Glomalin and Conservation in Humboldt County The 1996 discovery of the soil glue glomalin is changing our understanding of the impact of elevated carbon dioxide, while giving important clues to forest health, watersheds, revegetation, wildfire and carbon sequestration. Here I share what I have found so others may read and draw their own conclusions, and relate it to my own experience, Humboldt County issues and stories from the news.

Wednesday, April 27, 2005

126. Anniversary 

126. Anniversary
This week makes a whole year of Redwood Reader. There has been a lot to talk about and sometimes I feel I am not doing enough to educate folks about glomalin, the purpose of this blog in the first place. We have received very few comments, mostly good work type of comments. I expected to have a website for several key articles but I couldn’t fund it. Blogspot has been really helpful that way- it costs nothing and the archives stay on line so people can go back and research. CO2 Science has similar problems and went to pay for use in December, much to my chagrin but obviously necessary.
In that year I have found a lot of supporting evidence and as a result have been accumulating acute powers of analysis. These traits and abilities from knowledge should be part of every local land use decision, part of general education and a requirement all kinds of land managers. There are no nasty surprises if we understand soil mechanics and act accordingly. This does not preclude all activity, it just asks for smarter planning. We are also mindful of miners, who remove and replace entire ecosystems rather than fixing what is left when they are done.
Before the blog I had commented on HRSP and Headwaters plans with many ideas for resource protection. Then came glomalin. I mentioned it in King range comments as I was studying it, running out of time before I got it all together, causing abbreviated comments on other aspects of that plan. For Gilham Butte, glomalin was firmly fixed in mind. I found BLM’s practices very compatible with a glomalin regulating regime in place. The Plan supports the theory and the theory is carried out as BMPs without ever really mentioning a need to change operations. That is to say, BLM arrived at the same conclusions without benefit of glomalin knowledge as a result of years of observation.
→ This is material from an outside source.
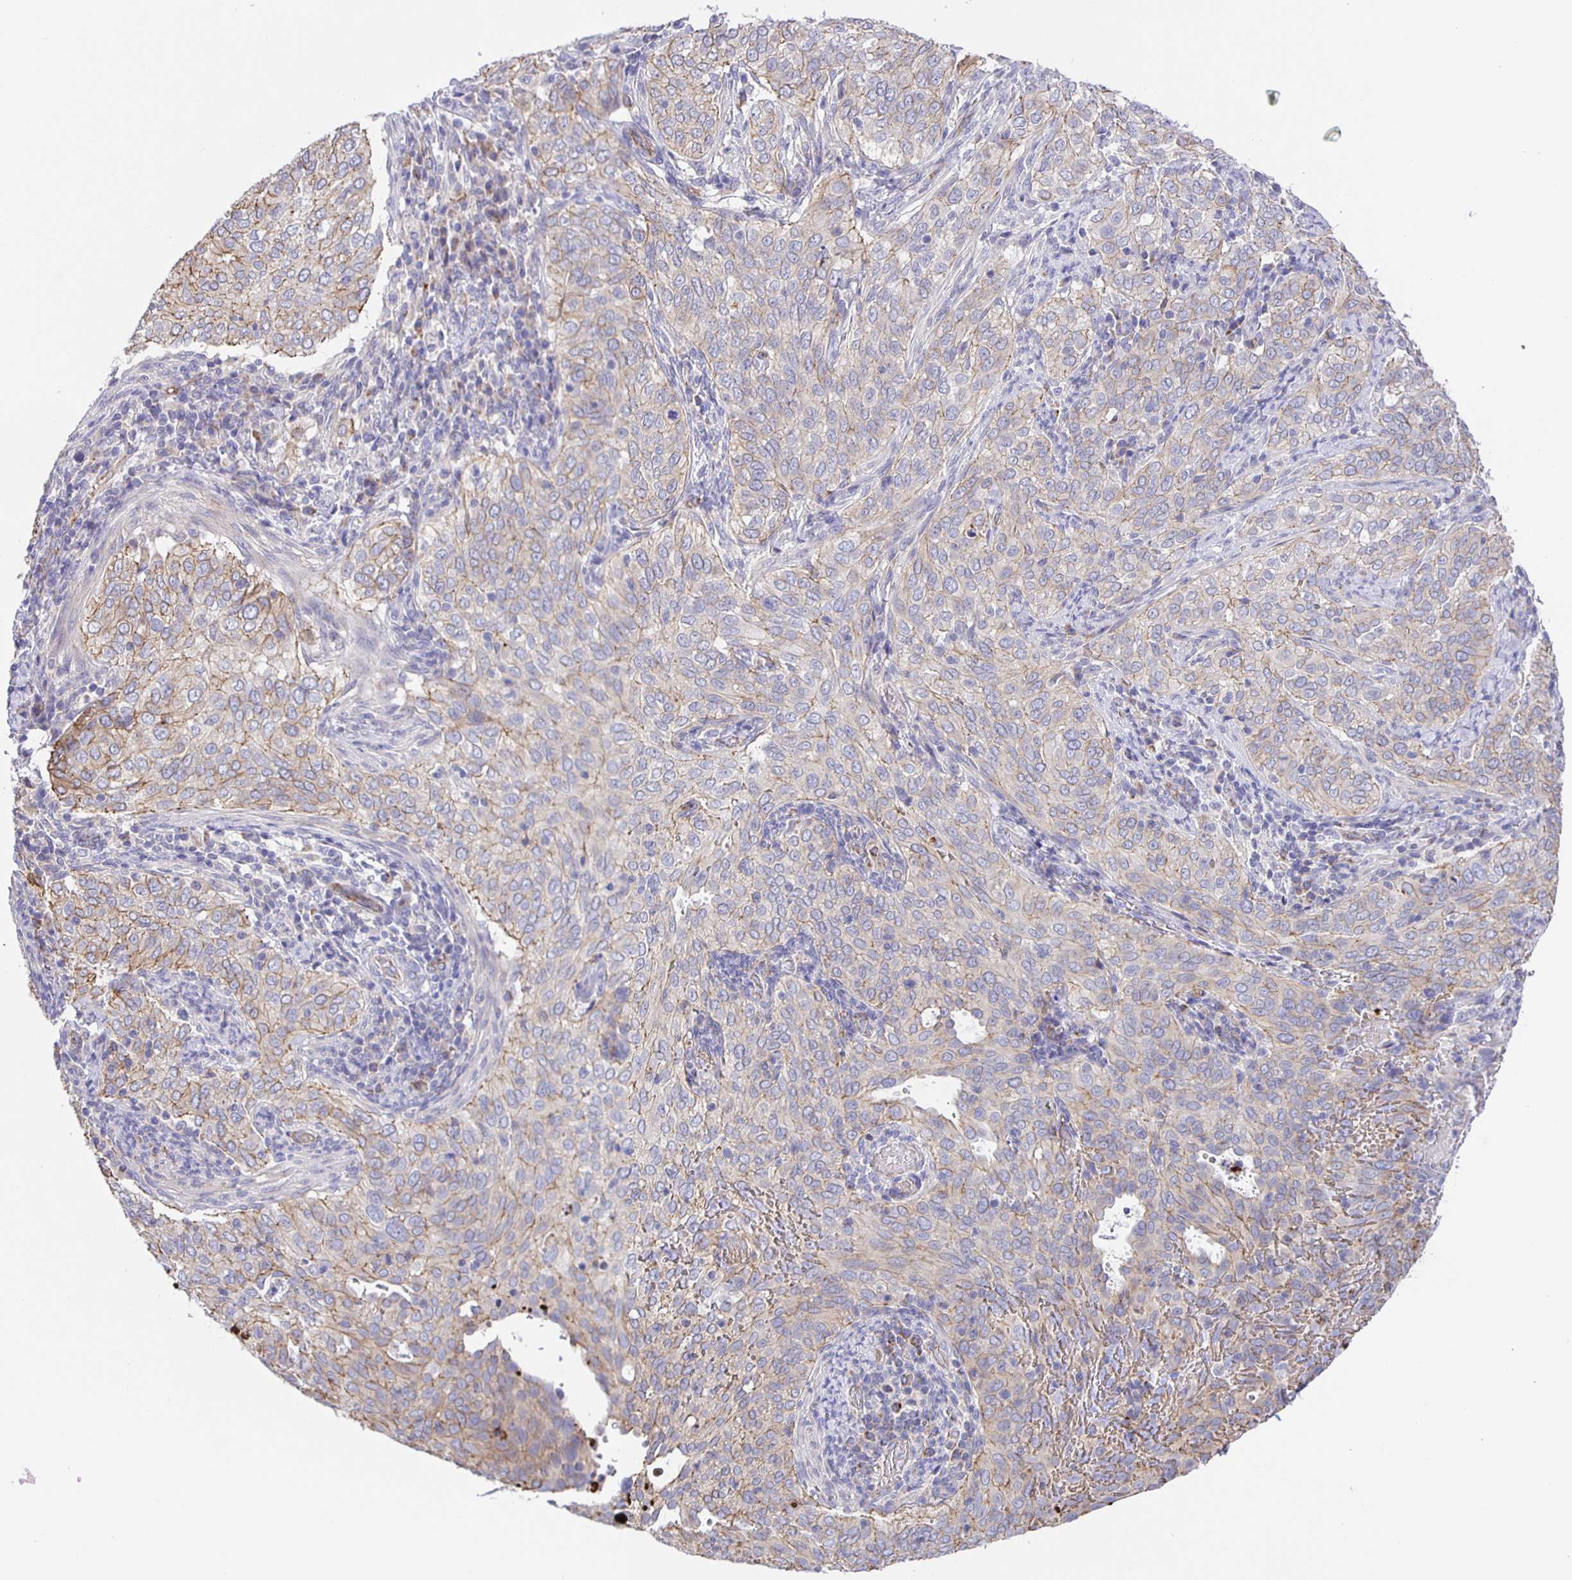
{"staining": {"intensity": "weak", "quantity": "<25%", "location": "cytoplasmic/membranous"}, "tissue": "cervical cancer", "cell_type": "Tumor cells", "image_type": "cancer", "snomed": [{"axis": "morphology", "description": "Squamous cell carcinoma, NOS"}, {"axis": "topography", "description": "Cervix"}], "caption": "Immunohistochemistry photomicrograph of neoplastic tissue: cervical squamous cell carcinoma stained with DAB demonstrates no significant protein positivity in tumor cells. The staining is performed using DAB (3,3'-diaminobenzidine) brown chromogen with nuclei counter-stained in using hematoxylin.", "gene": "JMJD4", "patient": {"sex": "female", "age": 38}}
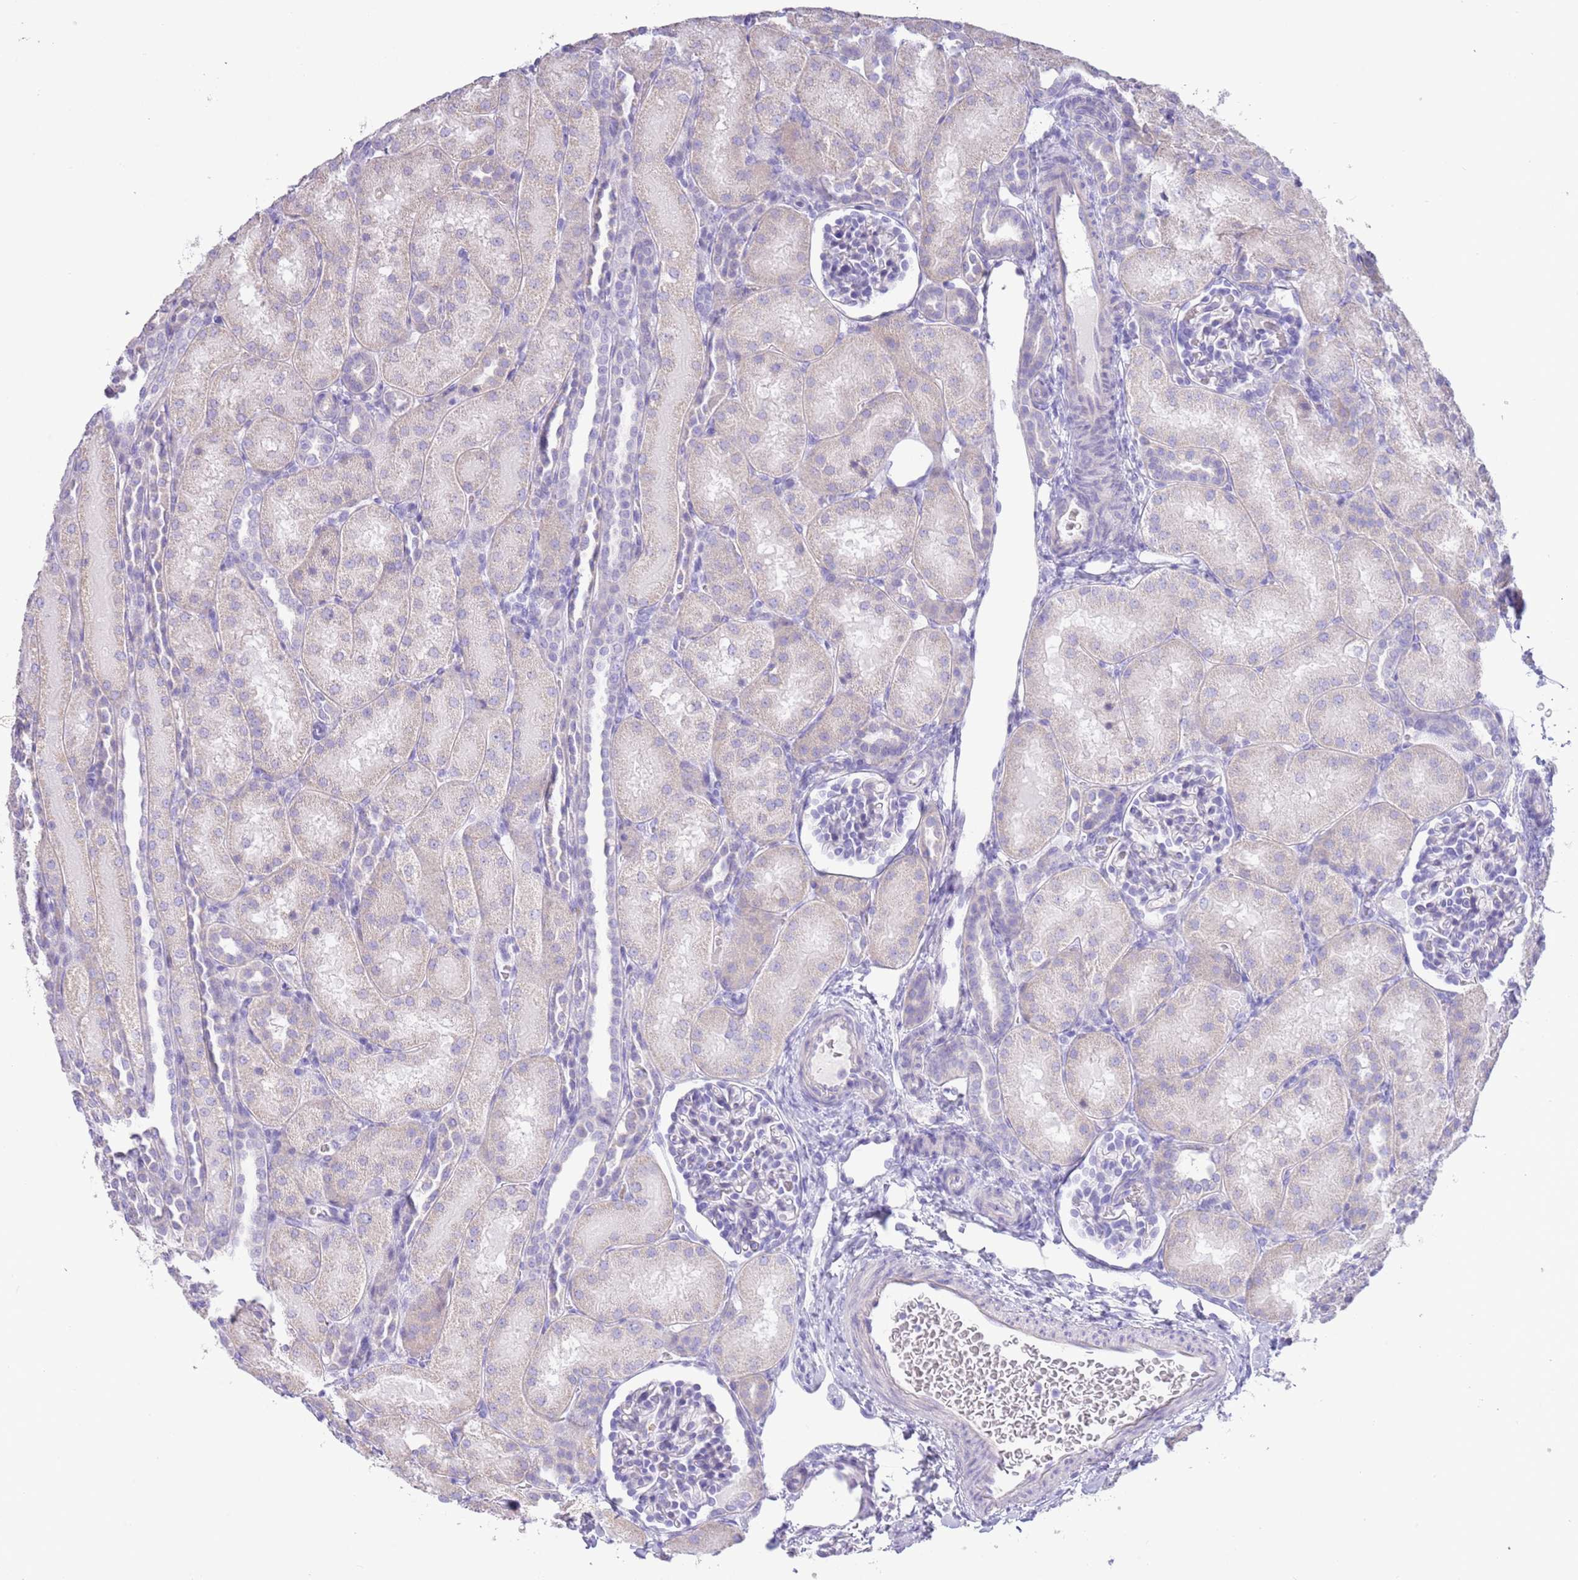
{"staining": {"intensity": "negative", "quantity": "none", "location": "none"}, "tissue": "kidney", "cell_type": "Cells in glomeruli", "image_type": "normal", "snomed": [{"axis": "morphology", "description": "Normal tissue, NOS"}, {"axis": "topography", "description": "Kidney"}], "caption": "Cells in glomeruli show no significant positivity in benign kidney. (DAB immunohistochemistry, high magnification).", "gene": "ACR", "patient": {"sex": "male", "age": 1}}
This is what we find in many sustainable activities- people unwittingly generating, protecting and taking advantage of the growing power of natural systems.
By now readers know we are critical of everyone. This is because they are all working from ignorance, and we are trying to dispel that. So no one is in the clear, from research scientists to companies and public agencies and private citizens forced to use poorly constructed roads, and making it worse by constantly rearranging drainage on top of watersheds, creating havoc below somewhere between the site and the creek. We also salute some folks environmentalists have trouble with, like grass managers and integrated sustainable farmers. These are the folks inherently protecting glomalin storage by maintaining conditions that generate revenue. We don’t support tree sits because of trespass laws, which we support as land owners. We do believe in civil disobedience to make a point or change law. The problem has been a lack of innovative ideas that would cause the company to rethink its practices, which are a result of regulation and economies of scale. They have done everything asked without benefiting from positive results and are vilified for the results they are getting. Time for something new..
We can see it is in everyone’s benefit to come to grips with this new science. We have pointed out Humboldt is an ideal situation for all the studies that would flow form investigating this. The educational and scientific infrastructure exists, and actually needs some new ideas for impetus.
IN the meantime I will continue to comment on local issues, report science I find, watch water issues closely, point out success stories and restoration plans and projects around the county and the country. This week I sent the first batch of articles to a printer to be published as Best of redwood reader. I am also rewriting this information into a glomalin book, as I believe the basic facts are in now and it is a matter of presentation. Blogs are difficult to lug around so I am anxious to get into a format people can take with them.
We thank our readers and hope they will educate their associates as well. The longer it takes to get the word out the more bad ideas we will have to contend with or undo. Large scale restoration and flood control projects desparartely need this knowledge, as well as developers and regulators in smaller settings but accumulating into huge amounts of impacted urbanized lands.
We read with amusement about Wendall Berry ranting about environmentalists having lost every battle they ever fought due to compromise. Then there was the death of environmentalism book and discussion, and criticism of large environmental groups, who have become big money Washington lobbyists without benefit of an idea outside of crying foul or buying land. We can’t save everything and we are limiting our sustainable choices by failing to understand what makes the system a system rather than a collection of individual species without collective infrastructure.